Obiettivo:
Aggiorna le righe dei record che vanno dall'inizio fino alla riga contenente "To the extent that the", entrambe incluse, sostituendo "sound basis" con "solid basis" e lasciando tutto il resto invariato. Nella risposta ometti le immagini.

· · · · · · ·

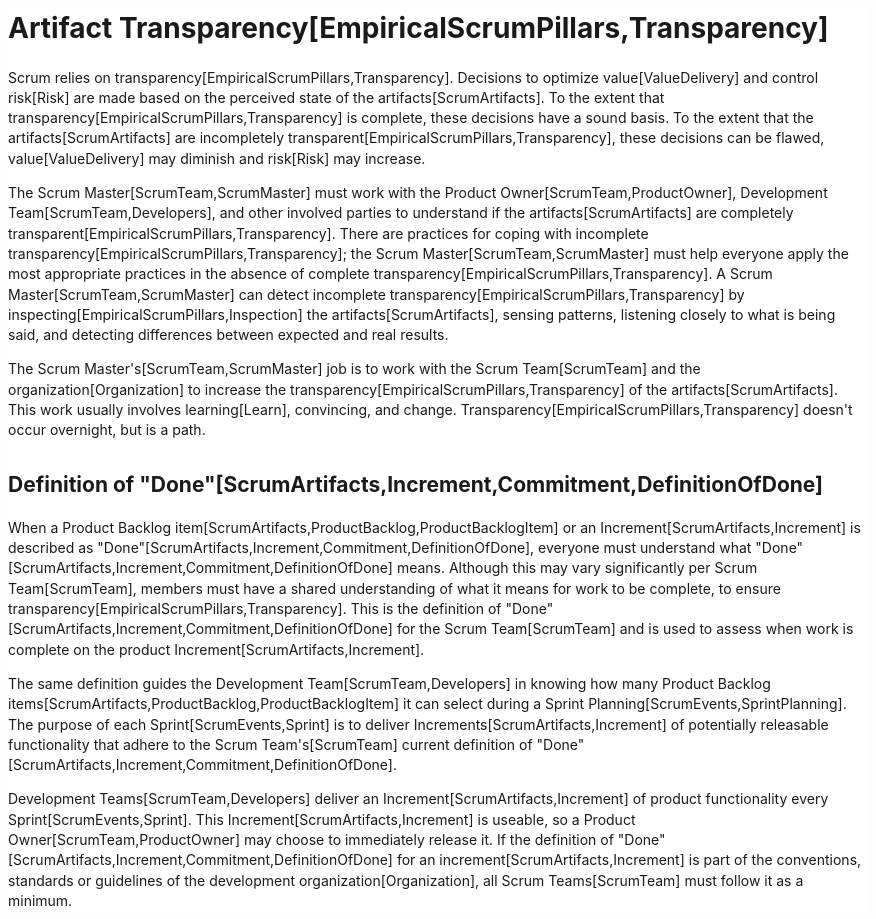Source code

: # Artifact Transparency[EmpiricalScrumPillars,Transparency]

Scrum relies on transparency[EmpiricalScrumPillars,Transparency].
Decisions to optimize value[ValueDelivery] and control risk[Risk] are made based on the perceived state of the artifacts[ScrumArtifacts].
To the extent that transparency[EmpiricalScrumPillars,Transparency] is complete, these decisions have a sound basis.
To the extent that the artifacts[ScrumArtifacts] are incompletely transparent[EmpiricalScrumPillars,Transparency], these decisions can be flawed, value[ValueDelivery] may diminish and risk[Risk] may increase.

The Scrum Master[ScrumTeam,ScrumMaster] must work with the Product Owner[ScrumTeam,ProductOwner], Development Team[ScrumTeam,Developers], and other involved parties to understand if the artifacts[ScrumArtifacts] are completely transparent[EmpiricalScrumPillars,Transparency].
There are practices for coping with incomplete transparency[EmpiricalScrumPillars,Transparency]; the Scrum Master[ScrumTeam,ScrumMaster] must help everyone apply the most appropriate practices in the absence of complete transparency[EmpiricalScrumPillars,Transparency].
A Scrum Master[ScrumTeam,ScrumMaster] can detect incomplete transparency[EmpiricalScrumPillars,Transparency] by inspecting[EmpiricalScrumPillars,Inspection] the artifacts[ScrumArtifacts], sensing patterns, listening closely to what is being said, and detecting differences between expected and real results.

The Scrum Master's[ScrumTeam,ScrumMaster] job is to work with the Scrum Team[ScrumTeam] and the organization[Organization] to increase the transparency[EmpiricalScrumPillars,Transparency] of the artifacts[ScrumArtifacts].
This work usually involves learning[Learn], convincing, and change.
Transparency[EmpiricalScrumPillars,Transparency] doesn't occur overnight, but is a path.

## Definition of "Done"[ScrumArtifacts,Increment,Commitment,DefinitionOfDone]

When a Product Backlog item[ScrumArtifacts,ProductBacklog,ProductBacklogItem] or an Increment[ScrumArtifacts,Increment] is described as "Done"[ScrumArtifacts,Increment,Commitment,DefinitionOfDone], everyone must understand what "Done"[ScrumArtifacts,Increment,Commitment,DefinitionOfDone] means.
Although this may vary significantly per Scrum Team[ScrumTeam], members must have a shared understanding of what it means for work to be complete, to ensure transparency[EmpiricalScrumPillars,Transparency].
This is the definition of "Done"[ScrumArtifacts,Increment,Commitment,DefinitionOfDone] for the Scrum Team[ScrumTeam] and is used to assess when work is complete on the product Increment[ScrumArtifacts,Increment].

The same definition guides the Development Team[ScrumTeam,Developers] in knowing how many Product Backlog items[ScrumArtifacts,ProductBacklog,ProductBacklogItem] it can select during a Sprint Planning[ScrumEvents,SprintPlanning].
The purpose of each Sprint[ScrumEvents,Sprint] is to deliver Increments[ScrumArtifacts,Increment] of potentially releasable functionality that adhere to the Scrum Team's[ScrumTeam] current definition of "Done"[ScrumArtifacts,Increment,Commitment,DefinitionOfDone].

Development Teams[ScrumTeam,Developers] deliver an Increment[ScrumArtifacts,Increment] of product functionality every Sprint[ScrumEvents,Sprint].
This Increment[ScrumArtifacts,Increment] is useable, so a Product Owner[ScrumTeam,ProductOwner] may choose to immediately release it.
If the definition of "Done"[ScrumArtifacts,Increment,Commitment,DefinitionOfDone] for an increment[ScrumArtifacts,Increment] is part of the conventions, standards or guidelines of the development organization[Organization], all Scrum Teams[ScrumTeam] must follow it as a minimum.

· · · · · · ·

Risposta:
Source code

: # Artifact Transparency[EmpiricalScrumPillars,Transparency]

Scrum relies on transparency[EmpiricalScrumPillars,Transparency].
Decisions to optimize value[ValueDelivery] and control risk[Risk] are made based on the perceived state of the artifacts[ScrumArtifacts].
To the extent that transparency[EmpiricalScrumPillars,Transparency] is complete, these decisions have a solid basis.
To the extent that the artifacts[ScrumArtifacts] are incompletely transparent[EmpiricalScrumPillars,Transparency], these decisions can be flawed, value[ValueDelivery] may diminish and risk[Risk] may increase.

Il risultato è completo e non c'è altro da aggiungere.